İyi ki kitaplar yazılmış, iyi ki kitapların filmleri çekilmiş, iyi ki resimler yapılmış, iyi ki o günler sanatla anlatılmış. Yoksa nereden bilecektik o günlerde hayatın nasıl yaşandığını.
Arkada bu tarz belgeler bırakılmış olmasaydı tarih kazanı içinde Hitler ile Kleopatra, Kirli İzabel ile Stalin, Kanuni ile Gandi hep birlikte kaynayacaktı ihtimal. Hepsi tarih çöplüğünde birbirine karışacaktı.
Neden o zaman?
Bunca belge ile her şey bilinmesine rağmen tarih tekerrürden ibarettir sözü niyeyse gündemden hiç düşmüyor. Anlaşılan o ki, tarihler değişse de insanın özü hiç değişmiyor.
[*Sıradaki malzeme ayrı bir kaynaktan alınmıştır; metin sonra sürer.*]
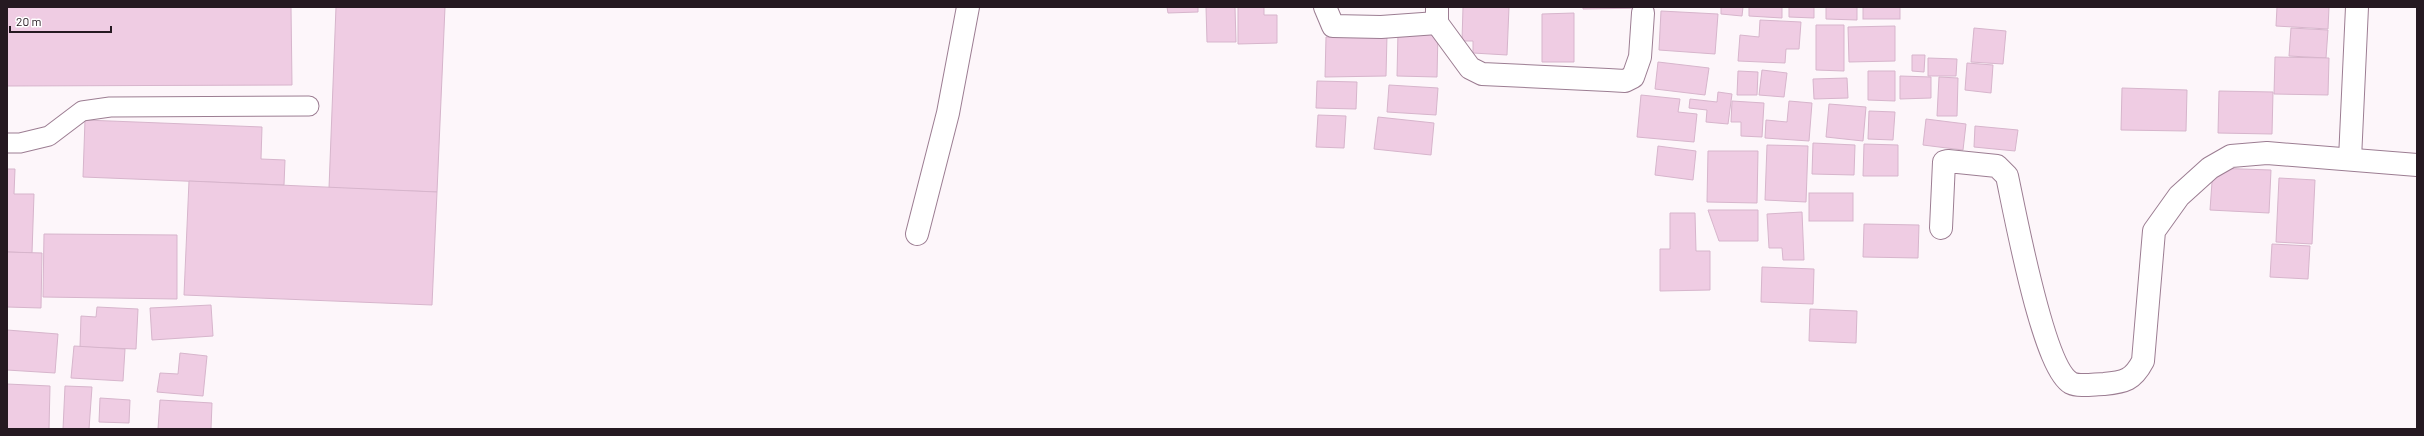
<svg xmlns="http://www.w3.org/2000/svg" width="2424" height="436" viewBox="0 0 2424 436" font-family="Barlow,sans-serif">
	<rect width="100%" height="100%" fill="#fdf6fa"/>
	<g fill="#efcce3" stroke="#d7b5cc">
		<polygon points="7,7 291,7 292,85 7,86"/>
		<polygon points="336,7 445,7 437,192 329,188"/>
		<polygon points="1167,7 1198,7 1198,12 1168,13"/>
		<polygon points="1206,7 1235,7 1236,42 1207,42"/>
		<polygon points="1238,7 1264,7 1264,15 1277,15 1277,43 1238,44"/>
		<polygon points="1463,7 1509,7 1507,55 1473,53 1473,41 1462,41"/>
		<polygon points="1583,7 1646,7 1646,8 1583,9"/>
		<polygon points="1721,7 1743,7 1742,16 1721,14"/>
		<polygon points="1749,7 1782,7 1782,18 1749,16"/>
		<polygon points="1789,7 1814,7 1814,18 1789,17"/>
		<polygon points="1826,7 1857,7 1857,20 1826,19"/>
		<rect x="1863" y="7" width="37" height="12"/>
		<polygon points="2277,7 2329,7 2328,29 2276,26"/>
		<polygon points="1661,11 1718,14 1715,54 1659,50"/>
		<polygon points="1574,13 1574,62 1542,62 1542,14"/>
		<polygon points="1760,20 1801,22 1799,49 1786,49 1785,63 1738,61 1740,35 1759,37"/>
		<polygon points="1816,25 1844,25 1844,71 1816,70"/>
		<polygon points="1895,26 1895,61 1849,62 1848,27"/>
		<polygon points="1974,28 2006,31 2003,64 1971,62"/>
		<polygon points="2291,28 2328,30 2326,58 2289,56"/>
		<polygon points="1398,32 1438,32 1437,77 1397,76"/>
		<polygon points="1387,35 1386,76 1325,77 1326,37"/>
		<polygon points="1912,55 1925,55 1924,72 1912,71"/>
		<polygon points="2275,57 2329,58 2328,95 2274,94"/>
		<polygon points="1928,58 1957,59 1956,76 1928,76"/>
		<polygon points="1658,62 1709,68 1705,95 1655,89"/>
		<polygon points="1967,63 1993,65 1991,93 1965,90"/>
		<polygon points="1762,70 1787,73 1784,97 1759,95"/>
		<polygon points="1738,71 1758,72 1757,95 1737,95"/>
		<polygon points="1868,71 1895,71 1895,101 1868,100"/>
		<polygon points="1900,76 1931,77 1931,98 1900,99"/>
		<polygon points="1939,77 1958,78 1957,116 1937,116"/>
		<polygon points="1847,78 1848,98 1814,99 1813,79"/>
		<polygon points="1317,81 1357,82 1356,109 1316,108"/>
		<polygon points="1389,85 1438,88 1436,115 1387,112"/>
		<polygon points="2122,88 2187,90 2186,131 2121,130"/>
		<polygon points="2219,91 2273,92 2272,134 2218,133"/>
		<polygon points="1718,92 1732,94 1728,124 1706,122 1707,110 1689,108 1690,99 1717,102"/>
		<polygon points="1641,95 1680,99 1678,112 1697,114 1694,142 1637,137"/>
		<polygon points="1732,101 1764,103 1762,137 1741,136 1741,122 1731,122"/>
		<polygon points="1789,101 1812,103 1809,141 1765,138 1766,120 1787,122"/>
		<polygon points="1829,104 1866,107 1863,141 1826,137"/>
		<polygon points="1869,111 1895,112 1893,140 1868,139"/>
		<polygon points="1318,115 1346,116 1344,148 1316,147"/>
		<polygon points="1378,117 1434,123 1431,155 1374,149"/>
		<polygon points="1926,119 1966,124 1963,150 1923,145"/>
		<polygon points="85,120 262,127 261,159 285,160 284,185 83,177"/>
		<polygon points="1975,126 2018,130 2015,151 1974,147"/>
		<polygon points="1813,143 1855,145 1854,175 1812,174"/>
		<polygon points="1864,144 1898,145 1898,176 1863,176"/>
		<polygon points="1767,145 1808,146 1806,202 1765,200"/>
		<polygon points="1658,146 1696,151 1693,180 1655,175"/>
		<polygon points="1708,151 1758,151 1757,203 1707,202"/>
		<polygon points="2213,168 2271,170 2269,213 2210,210"/>
		<polygon points="7,169 15,169 14,194 34,194 32,253 7,252"/>
		<polygon points="2279,178 2315,180 2312,244 2276,242"/>
		<polygon points="189,181 437,192 432,305 184,295"/>
		<rect x="1809" y="193" width="44" height="28"/>
		<polygon points="1708,210 1758,210 1758,241 1719,241"/>
		<polygon points="1802,212 1804,260 1783,260 1782,248 1769,248 1767,214"/>
		<polygon points="1670,213 1695,213 1696,251 1710,251 1710,290 1660,291 1660,249 1670,249"/>
		<polygon points="1864,224 1919,225 1918,258 1863,257"/>
		<polygon points="44,234 177,235 177,299 43,297"/>
		<polygon points="2272,244 2310,246 2308,279 2270,277"/>
		<polygon points="7,252 42,253 41,308 7,307"/>
		<polygon points="1762,267 1814,269 1813,304 1761,302"/>
		<polygon points="211,305 213,336 152,340 150,308"/>
		<polygon points="97,307 138,309 136,349 80,347 81,316 96,317"/>
		<polygon points="1810,309 1857,311 1856,343 1809,341"/>
		<polygon points="7,330 58,334 55,373 7,370"/>
		<polygon points="74,346 125,349 123,381 71,378"/>
		<polygon points="180,353 207,356 203,396 157,392 160,373 178,374"/>
		<polygon points="7,384 50,386 49,429 7,429"/>
		<polygon points="65,386 92,387 89,429 63,429"/>
		<polygon points="100,398 130,400 129,423 99,422"/>
		<polygon points="160,400 212,403 211,429 158,429"/>
	</g>
	<g fill="none" stroke-linecap="round" stroke-linejoin="round">
		<g stroke="#9c7d92" stroke-width="21">
			<polyline id="lane" points="7,143 20,143 49,136 82,111 110,107 309,106"/>
		</g>
		<g stroke="#9c7d92" stroke-width="24">
			<g id="street">
				<polyline points="1325,7 1333,26 1381,27 1437,23"/>
				<polyline points="1437,7 1437,23 1470,68 1482,74 1608,80 1625,81 1633,77 1640,57 1643,13"/>
				<polyline points="2350,159 2357,7"/>
				<path d="M1941,228L1944,162L1948,161L1997,166L2007,176C2015,213 2043,367 2071,383C2079,387 2095,384 2104,384C2125,382 2133,380 2143,361L2154,231L2179,196L2210,168L2231,156L2267,153L2417,165"/>
				<polyline points="917,234 948,113 968,7"/>
			</g>
		</g>
		<use href="#lane" stroke="#fff" stroke-width="19"/>
		<use href="#street" stroke="#fff" stroke-width="22"/>
	</g>
	<rect width="2424" height="436" fill="none" stroke="#251921" stroke-width="16"/>
	<path d="M10 26v6h101v-6" fill="none" stroke="#251921" stroke-width="2"/>
	<text x="16" y="26" font-size="12" fill="#251921" stroke="#ffffff" stroke-width="3" paint-order="stroke">20 m</text>
</svg>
Gücü elinde tutan yönetici kişi güç sarhoşluğuna öyle bir kapılıyor ki, gün gelip kendi elleriyle beslediği canavarın kurbanı olmaktan kurtulamıyor.
Oysa neyi isterse onu beslemek onun ellerinde değil miydi?
Giyotin 1977’de tarih oldu
Fransız doktor Joseph Guillotin’in 'insani bir yöntem' olarak icat ettiği başı vücuttan hızlıca ayırmaya yarayan giyotin (Dul Kadın), Fransız ihtilalinden itibaren Fransa’nın tek tip ölüm cezası yöntemi olarak kabul edildi. Krallık devrinde Fransa’da asilzadeler kafaları kılıçla kesilerek, hırsızlar asılarak, dinden sapanlar yakılarak, kral ailesinden birini öldürmeye yeltenenler kol ve bacakları dört farklı ata bağlanarak, kalpazanlar kaynar suda haşlanarak cezalandırılıyordu. Fransa’da son giyotin idamı, bir kadını işkence edip öldüren Tunuslu Hamid Candubi’nin 1977’deki idamı oldu. İdam cezası Fransa’da 1981’de çıkarılan bir yasayla kaldırıldı.